- NCBA has attracted strong takeover interest from South African banks.
- Earlier talks with Standard Bank remained informal and inconclusive.
- Nedbank has now submitted a formal bid for a controlling stake.
- The offer blends cash payment with share exchange.
Kenya’s banking industry has been at the centre of intense debate in recent months following growing interest in NCBA Group PLC. What started as quiet talks with one foreign lender has now developed into a clear takeover proposal from another, pointing to rising appetite for Kenyan financial institutions by major African banks.
The developments signal a possible shift in the region’s banking structure, with consolidation now moving from speculation to action.
Towards the end of 2025, reports emerged suggesting that Standard Bank Group, Africa’s largest lender by assets, was exploring a possible merger with NCBA through its Kenyan unit, Stanbic Holdings.

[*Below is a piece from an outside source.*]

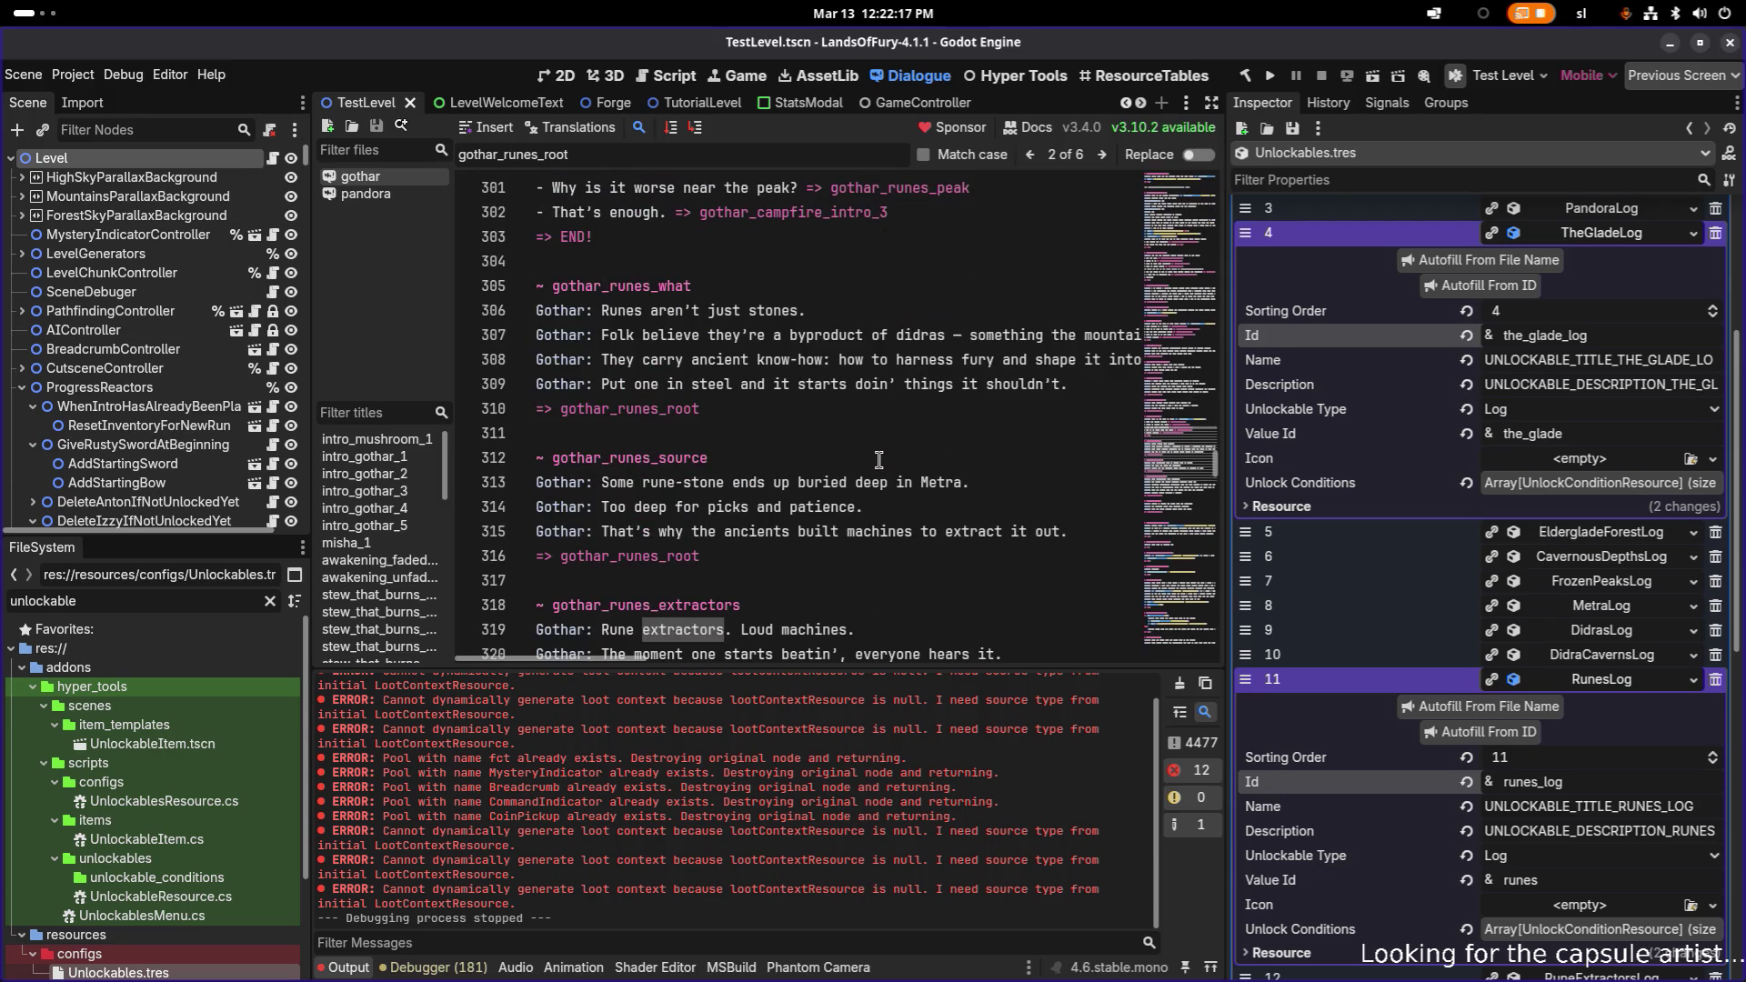
pyautogui.click(880, 482)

Sources indicated that internal approvals had been secured to begin talks, with analysts noting that such a deal could have created Kenya’s third-largest bank by assets, controlling a combined balance sheet of about KSh1.1 trillion.
Market reaction was swift. NCBA’s share price jumped to record levels as investors priced in the potential deal. However, both banks avoided public comment, and Stanbic later downplayed the reports, calling them market speculation. The talks eventually failed to produce a firm offer.
In January 2026, the story took a decisive turn. Nedbank Group Limited formally submitted a tender offer to acquire roughly 66 per cent of NCBA’s shares.
Under the proposal, NCBA is valued at about 1.4 times its book value. Shareholders willing to participate would receive part of the payment in cash, while the larger portion would be settled through newly issued Nedbank shares listed in Johannesburg.
If approved, NCBA would operate as a majority-owned Nedbank subsidiary, while the remaining shares would continue trading on the Nairobi Securities Exchange.
Nedbank’s bid reflects a broader push by South African lenders to expand beyond their traditional markets. By partnering with NCBA, Nedbank gains access to an established East African network with operations across several countries.
The structure of the offer also preserves NCBA’s local identity. Management, branding, and the Kenyan stock market listing would remain in place, a move seen as key to maintaining customer trust and regulatory goodwill.
The shift from informal discussions to a formal takeover bid highlights Kenya’s rising status as a financial hub. Strong institutions, expanding digital banking, and regional trade links continue to attract foreign investors looking for long-term growth.
Large banks are increasingly seeking scale to compete across borders, and acquisitions are becoming the fastest route to achieve this goal.
Unlike the earlier Standard Bank talks, Nedbank’s proposal now moves into the approval phase. Regulators in both Kenya and South Africa must review the transaction before it can proceed. If cleared, the deal could take between six and nine months to complete.
For shareholders and the wider market, the offer provides a clear choice backed by firm terms. Should it go through, the takeover would rank among the most significant cross-border banking deals in East Africa and could trigger further consolidation across the sector.